GRPC Components
This repo has some experimental components for running services in a dynamic environment inside EC2. It's targeted at grpc-go, but would be easy to adapt to pretty much anything. It's intended to work reliably with litte infrastructure overhead, and without just having one magic shared cert/key everyone uses. The only external dependency is a KV store, which I intend to use S3. S3 is simple, reliable, and likely effective enough for this. Load balancing is handled by the client which eliminates the need for an ELB. Servers generate their own certificates and store the public component in the KV store, to avoid needing a CA infrastructure. This also still allows the revocation of per-server creds, and verifying that the server you connect to is the exact server. Client auth is handled by Instance Identity Documents. This allows us to assert the account ID and instance ID of clients, without requiring any pre-shared state. This means instances can be managed inside an ASG, but not using a long-lasting shared key or other external service. All service discover is done via the KV store (i.e S3), with a model that is forgiving of it's consistency model
The end result should be a way to securely run services inside AWS without any long lasting or shared credentials, without requiring any infrastructure over other than a S3 bucket and some IAM/role policies.
Components
Polling KV Resolver
This is a resolver for the RoundRobin load balancer in GRPC. It
essentially takes a function that will return a list of addresses, and
an interval with which to call this. It will then provide the right
data to the balancer as hosts are added and removed.
// This is the function we'll poll for the current list of servers
lookup := func(key string) ([]string, error) {
if key == "testtarget" {
return []string{"server1.abc.com", "server2.abc.com"}, nil
}
return nil, fmt.Errorf("Unknown target: %q", key)
}
conn, err := grpc.Dial("testtarget",
grpc.WithBalancer(grpc.RoundRobin(kvresolver.New("testtarget", 10*time.Second, lookup))))
Dynamic certs
This is a TLS credential implementation for the server that generates
a self-signed cert on the fly. This will get persisted in a KV
store. The client implementation looks up the cert based on the
address from the KV store, and validates it at the root cert for this
connection.
// store matches a Get/Put/Delete interface.
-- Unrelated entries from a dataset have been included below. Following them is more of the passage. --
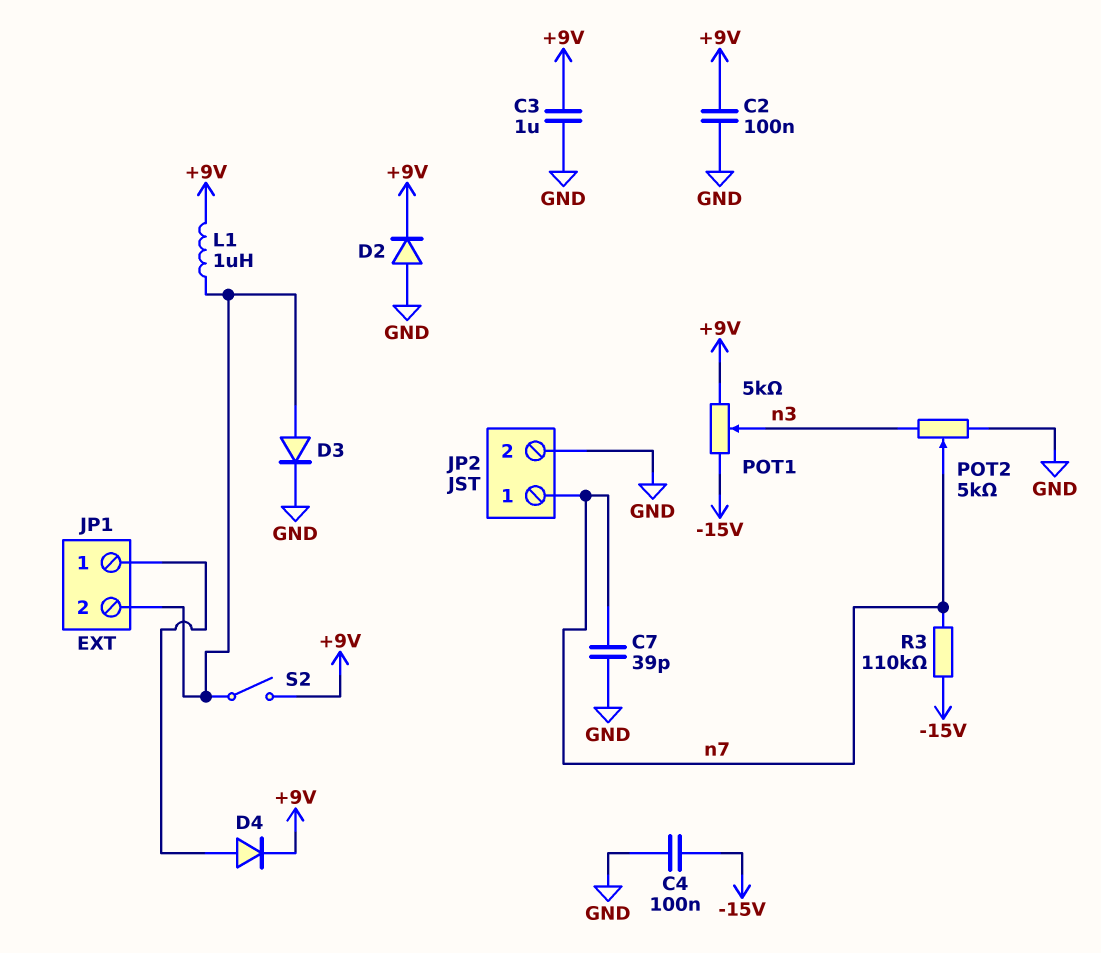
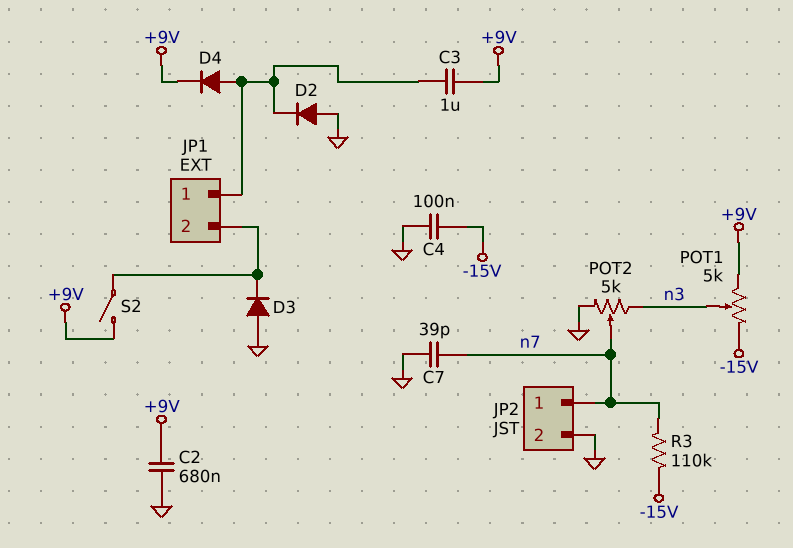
C2: 100nF (+9V, GND) -> 680nF (+9V, GND)
C3: 1uF (+9V, GND) -> 1uF (+9V, JP1/1)
D2: diode (A GND, K +9V) -> diode (A GND, K JP1/1)
D3: diode (A JP1/2, K GND) -> diode (A GND, K JP1/2)
L1: 1uH (+9V, JP1/2) -> none

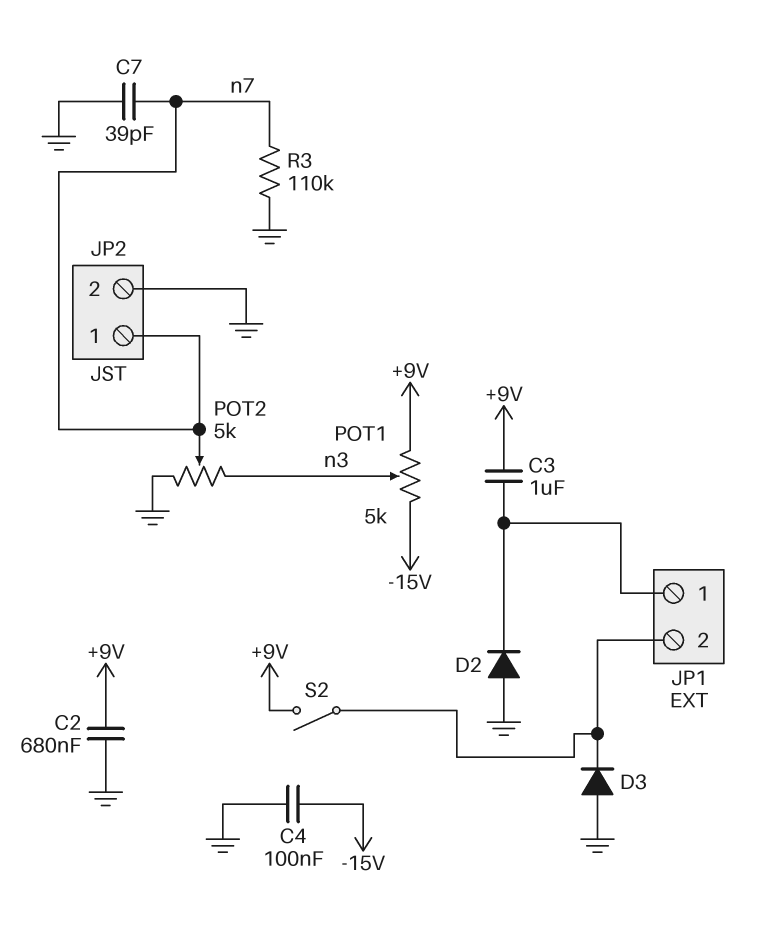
D4: diode (A JP1/1, K +9V) -> none
R3: 110k (-15V, n7) -> 110k (GND, n7)

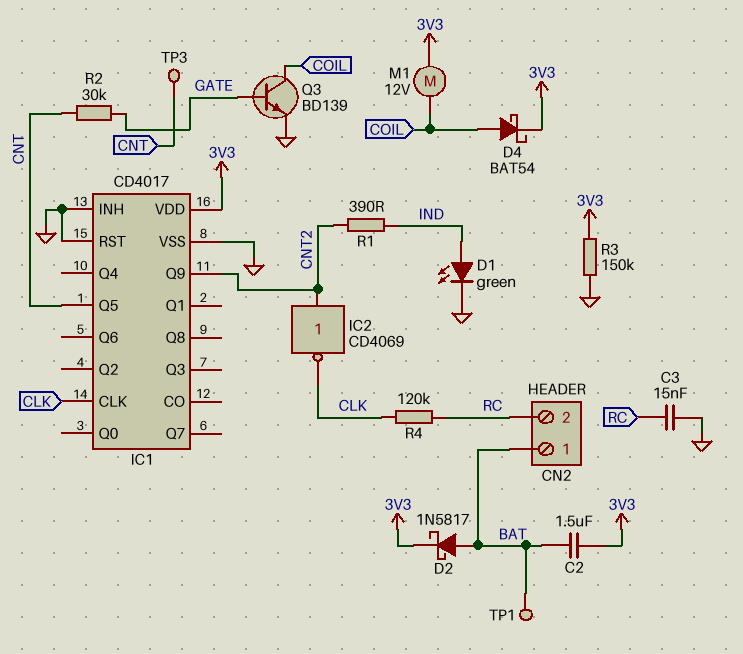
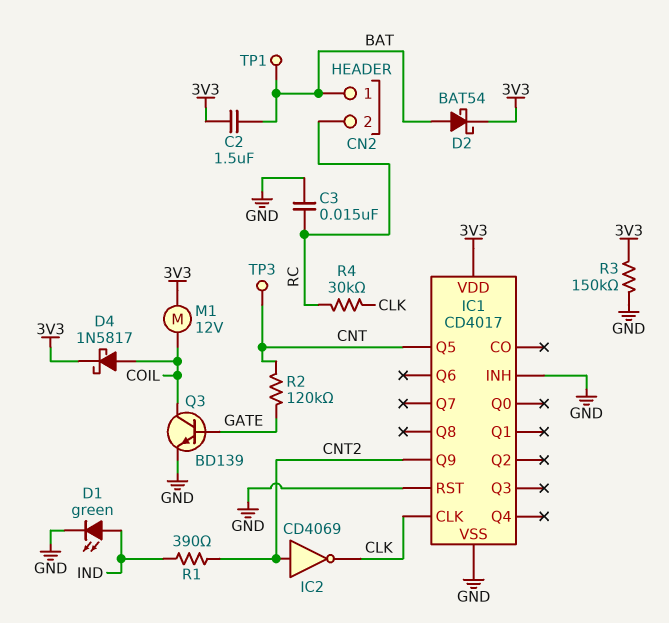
D2: schottky 1N5817 (A BAT, K 3V3) -> schottky BAT54 (A BAT, K 3V3)
D4: schottky BAT54 (A COIL, K 3V3) -> schottky 1N5817 (A COIL, K 3V3)
R2: 30k (CNT, GATE) -> 120k (CNT, GATE)
R4: 120k (CLK, RC) -> 30k (CLK, RC)

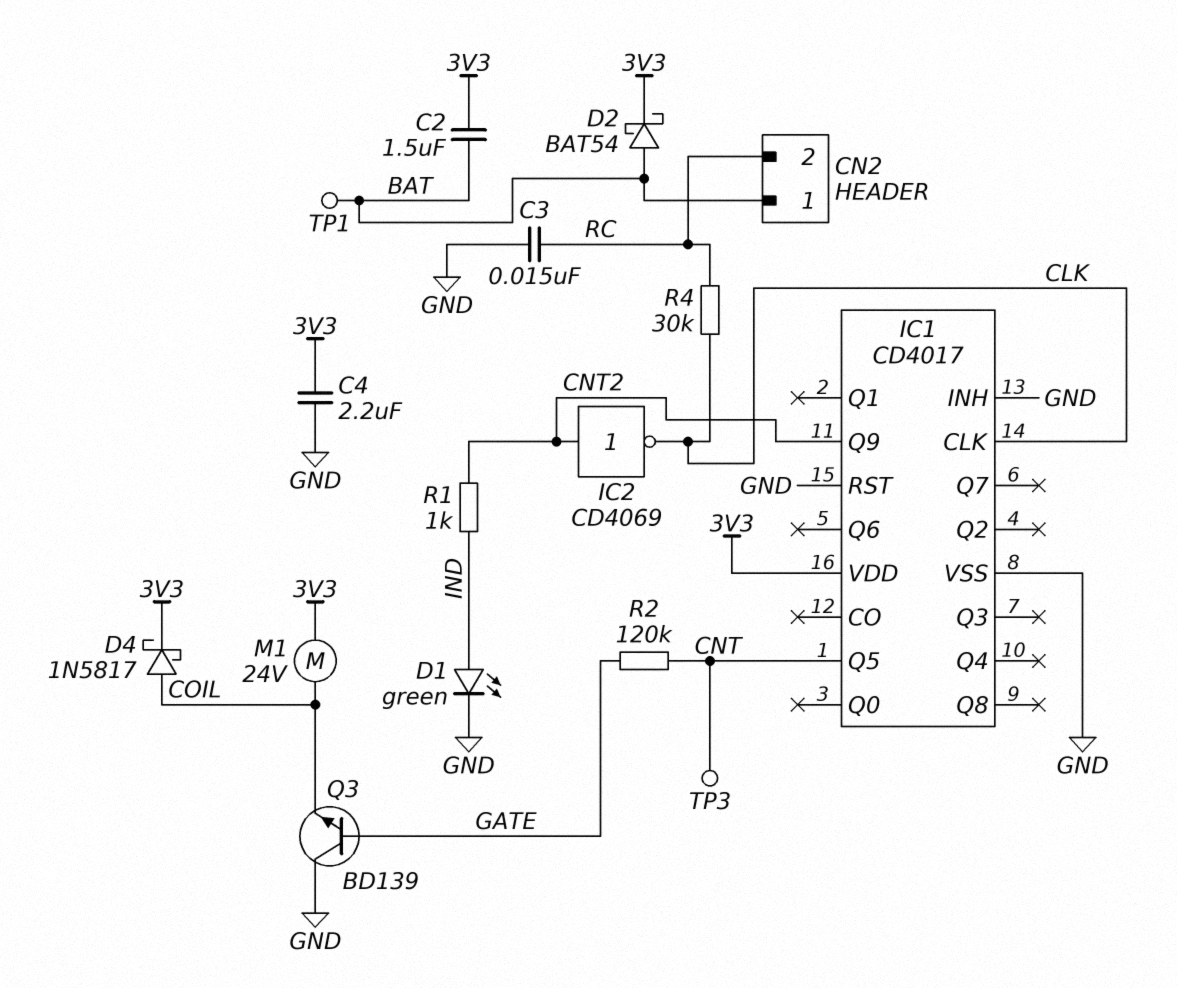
C4: none -> 2.2uF (3V3, GND)
M1: motor 12V (3V3, COIL) -> motor 24V (3V3, COIL)
Q3: NPN BD139 (B GATE, C COIL, E GND) -> NPN BD139 (B GATE, C GND, E COIL)
R1: 390 (CNT2, IND) -> 1k (CNT2, IND)
R3: 150k (3V3, GND) -> none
s := grpc.NewServer(grpc.Creds(kvcertverify.NewServerTransportCredentials(store, address, time.Now().AddDate(0, 0, 1))))
// The client gets the same store.
conn, err := grpc.Dial(address, grpc.WithTransportCredentials(kvcertverify.NewClientTransportCredentials(store)))
Handshake transport auth
This is intended to be a generic component that can be used to perform any kind of handshake over the connection when it's established, but before gRPC consumes it. It can wrap another transport (i.e the dynamic certs).
Instance Identity Document Verification.
Utilities for verifying AWS Instances' Instance Identity Documents. This provides a method to fetch the document and pkcs7 signature fromt the Instance Metadata server, which clients can use to retrive them. It also provides a method to check the document & signature against AWS's Cert, returning relevant fields
// Verify them, returning the document
iddoc, err := VerifyDocumentAndSignature(doc, sig)
if err != nil {
fmt.Println(iddoc.InstanceID)
}
go-metrics Reporting Interceptors
Interceptors that will report stats about the server to a go-metrics registry
s := grpc.NewServer(
grpc.StreamInterceptor(NewStreamServerInterceptor(registry, "p")),
grpc.UnaryInterceptor(NewUnaryServerInterceptor(registry, "p")),
)
h2c
Server and corresponding Dialer types for managing an h2c upgrade over a HTTP 1.1 endpoint.
s := grpc.NewServer()
helloproto.RegisterHelloServer(s, helloH2C{})
srv := &h2c.Server{
HTTP2Handler: s,
NonUpgradeHandler: http.HandlerFunc(http.NotFound),
}
go http.Serve(ln, srv)
conn, err := grpc.Dial(ln.Addr().String(), grpc.WithDialer(h2c.Dialer{}.DialGRPC), grpc.WithInsecure())
Flow design
This is the model I was targeting
Security
The instance identity document security model and code hasn't really been audited or had deep thought put in to it. The concept works in my head, but I need an external opinion and to think about all the risks. The certificate storage is potentially easier to reason about, the model for server verification depends on managing access to write and update to the KV store.